• [Problem description]: Reproduce the data in its entirety, exactly as written.

[Data records]
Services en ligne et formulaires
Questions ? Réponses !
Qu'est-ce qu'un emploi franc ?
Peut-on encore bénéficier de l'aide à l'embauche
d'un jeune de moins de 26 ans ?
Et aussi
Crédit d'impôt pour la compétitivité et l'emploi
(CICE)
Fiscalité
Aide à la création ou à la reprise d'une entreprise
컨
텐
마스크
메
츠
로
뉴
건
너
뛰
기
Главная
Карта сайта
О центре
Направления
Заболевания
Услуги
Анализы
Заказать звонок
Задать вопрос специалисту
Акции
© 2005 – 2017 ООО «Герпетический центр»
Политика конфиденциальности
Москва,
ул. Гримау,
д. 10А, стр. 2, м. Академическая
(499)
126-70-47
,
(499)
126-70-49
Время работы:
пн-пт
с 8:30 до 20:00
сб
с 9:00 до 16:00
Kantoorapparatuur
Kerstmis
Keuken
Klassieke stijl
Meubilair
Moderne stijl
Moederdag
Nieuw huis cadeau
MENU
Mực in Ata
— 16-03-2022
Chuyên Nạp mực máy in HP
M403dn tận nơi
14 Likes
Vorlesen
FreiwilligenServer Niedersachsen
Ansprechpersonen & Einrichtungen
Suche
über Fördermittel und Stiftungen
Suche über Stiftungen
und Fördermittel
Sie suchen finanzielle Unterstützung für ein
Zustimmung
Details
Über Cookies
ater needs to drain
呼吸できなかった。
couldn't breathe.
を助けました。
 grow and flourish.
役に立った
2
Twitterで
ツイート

• [Reply]:
Services en ligne et formulaires
Questions ? Réponses !
Qu'est-ce qu'un emploi franc ?
Peut-on encore bénéficier de l'aide à l'embauche
d'un jeune de moins de 26 ans ?
Et aussi
Crédit d'impôt pour la compétitivité et l'emploi
(CICE)
Fiscalité
Aide à la création ou à la reprise d'une entreprise
컨
텐
마스크
메
츠
로
뉴
건
너
뛰
기
Главная
Карта сайта
О центре
Направления
Заболевания
Услуги
Анализы
Заказать звонок
Задать вопрос специалисту
Акции
© 2005 – 2017 ООО «Герпетический центр»
Политика конфиденциальности
Москва,
ул. Гримау,
д. 10А, стр. 2, м. Академическая
(499)
126-70-47
,
(499)
126-70-49
Время работы:
пн-пт
с 8:30 до 20:00
сб
с 9:00 до 16:00
Kantoorapparatuur
Kerstmis
Keuken
Klassieke stijl
Meubilair
Moderne stijl
Moederdag
Nieuw huis cadeau
MENU
Mực in Ata
— 16-03-2022
Chuyên Nạp mực máy in HP
M403dn tận nơi
14 Likes
Vorlesen
FreiwilligenServer Niedersachsen
Ansprechpersonen & Einrichtungen
Suche
über Fördermittel und Stiftungen
Suche über Stiftungen
und Fördermittel
Sie suchen finanzielle Unterstützung für ein
Zustimmung
Details
Über Cookies
ater needs to drain
呼吸できなかった。
couldn't breathe.
を助けました。
 grow and flourish.
役に立った
2
Twitterで
ツイート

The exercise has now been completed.